Untuk keluar dari kesadaran di dalam dada kita, sebenarnya tidak sulit, dan malah tidak perlu berkonsentrasi apa-apa. Caranya itu mirip sekali dengan bagaimana kita mengarahkan kesadaran kita kepada orang tua kita. Walaupun orang tua kita saat ini berada sejauh ribuan mill dari kita, akan tetapi dengan sangat rileks dan tidak harus berkonsentari kita bisa ingat dan saar penuh kepada beliau. Kita bisa “menghadapkan” wajah kita kepada wajah beliau dari kejauhan. Meskipun kita tidak bisa melihat wajah beliau dengan mata kepala kita sendiri, akan tetapi kita tetap bisa sadar PENUH dan UTUH kepada beliau.
Dan dengan cara yang sama kita bisa melakukannya kepada apapun dan dimanapun juga. Bahkan kepada Allah pun bisa. Ayat 200 surat Al Baqarah berikut sudah mengisyaratkannya dengan sangat sederhana:
“… Fadzkurullaha kadzikrikum aabaa akum aw asyadda dzikra…,
yang terjemahan bebasnya kira-kira: maka ingatlah, sadarlah kepada Allah, sebagaimana kamu ingat dan sadar kepada bapakmu, kepada nenek moyangmu, bahkan ingat dan sadar kepada Allah lebih dari ingat dan sadar seperti itu…”.

- _KEGIATAN A_: Tulis ulang baris-baris entri dari baris yang memuat "right elbow: (428, 564, -35)" sampai dengan baris yang memuat "left shoulder: (728, 256, 8)", dengan mengganti "Person at" menjadi "Person in box" tanpa mengubah bagian lainnya.

- _DATA YANG DIBERIKAN_:
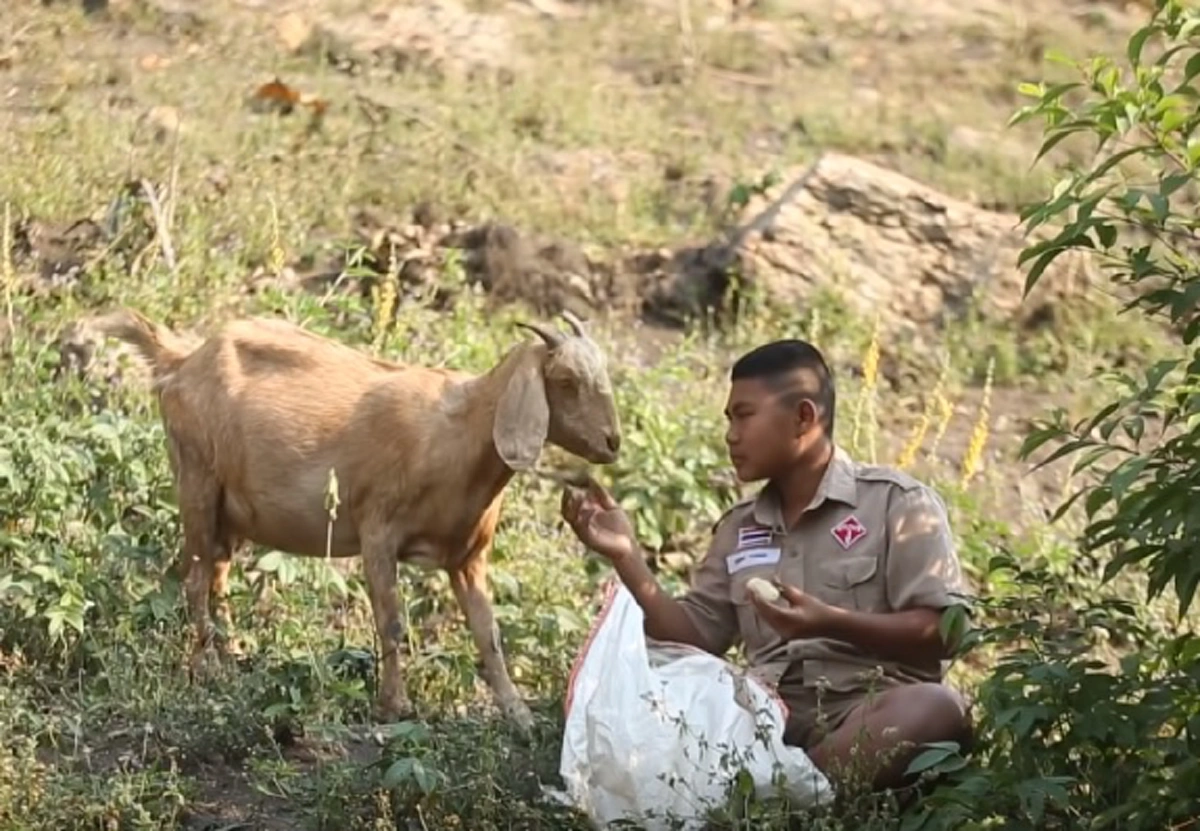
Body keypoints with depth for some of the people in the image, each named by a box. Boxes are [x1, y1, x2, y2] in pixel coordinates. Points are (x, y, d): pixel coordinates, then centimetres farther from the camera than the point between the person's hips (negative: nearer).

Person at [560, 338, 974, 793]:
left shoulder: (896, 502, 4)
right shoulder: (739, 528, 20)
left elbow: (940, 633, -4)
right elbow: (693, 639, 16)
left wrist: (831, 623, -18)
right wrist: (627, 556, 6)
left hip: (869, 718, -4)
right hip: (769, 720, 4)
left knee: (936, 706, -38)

--

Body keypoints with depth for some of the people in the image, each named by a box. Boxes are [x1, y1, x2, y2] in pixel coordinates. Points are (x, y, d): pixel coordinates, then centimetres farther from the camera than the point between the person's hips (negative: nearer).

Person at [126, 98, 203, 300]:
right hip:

==

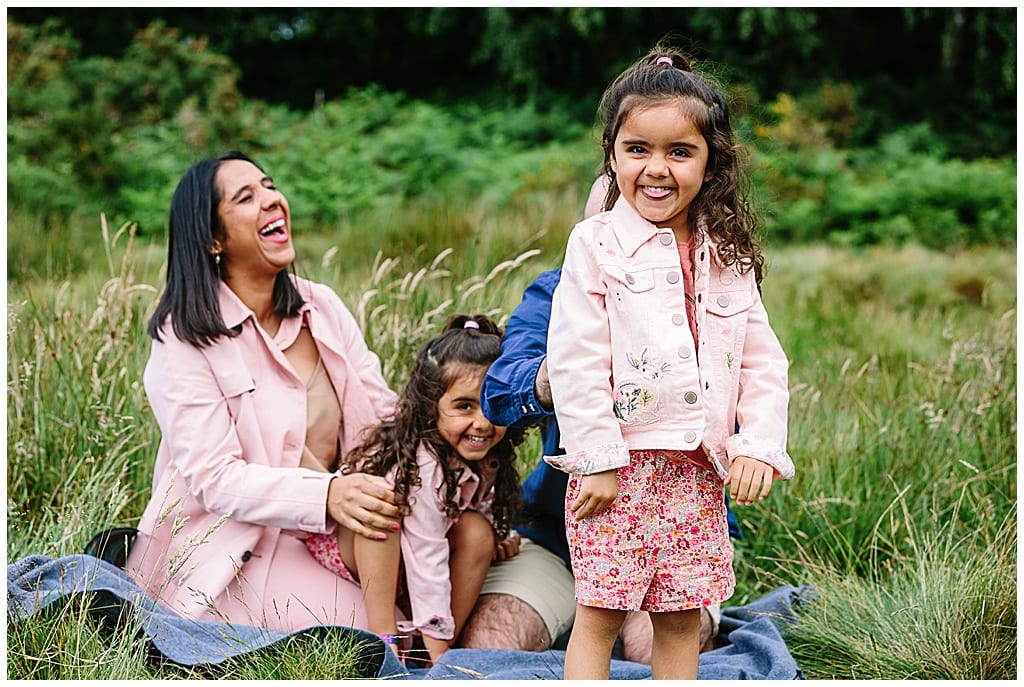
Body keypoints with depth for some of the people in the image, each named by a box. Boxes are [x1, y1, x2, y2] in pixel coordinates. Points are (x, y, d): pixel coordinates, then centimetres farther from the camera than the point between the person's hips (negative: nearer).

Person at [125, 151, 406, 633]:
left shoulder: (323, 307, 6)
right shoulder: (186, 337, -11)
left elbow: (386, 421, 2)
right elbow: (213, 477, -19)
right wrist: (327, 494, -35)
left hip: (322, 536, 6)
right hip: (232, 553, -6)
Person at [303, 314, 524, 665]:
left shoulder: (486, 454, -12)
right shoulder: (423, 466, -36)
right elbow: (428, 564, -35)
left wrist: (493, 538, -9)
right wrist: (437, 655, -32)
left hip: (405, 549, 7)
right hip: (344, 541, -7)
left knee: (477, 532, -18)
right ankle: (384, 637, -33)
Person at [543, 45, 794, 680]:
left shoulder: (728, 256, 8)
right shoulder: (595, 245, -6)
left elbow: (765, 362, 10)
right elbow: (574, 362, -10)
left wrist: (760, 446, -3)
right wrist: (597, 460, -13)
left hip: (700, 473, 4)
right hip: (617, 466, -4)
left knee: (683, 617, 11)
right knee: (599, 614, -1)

- _KEGIATAN B_: Ayat berapa dan dari surat apa yang dikutip dalam kutipan pilihan?

- _JAWABAN TERTULIS A_:
right elbow: (428, 564, -35)
left wrist: (493, 538, -9)
right wrist: (437, 655, -32)
left hip: (405, 549, 7)
right hip: (344, 541, -7)
left knee: (477, 532, -18)
right ankle: (384, 637, -33)
Person in box [543, 45, 794, 680]:
left shoulder: (728, 256, 8)

- _JAWABAN TERTULIS B_: Ayat 200 surat Al Baqarah.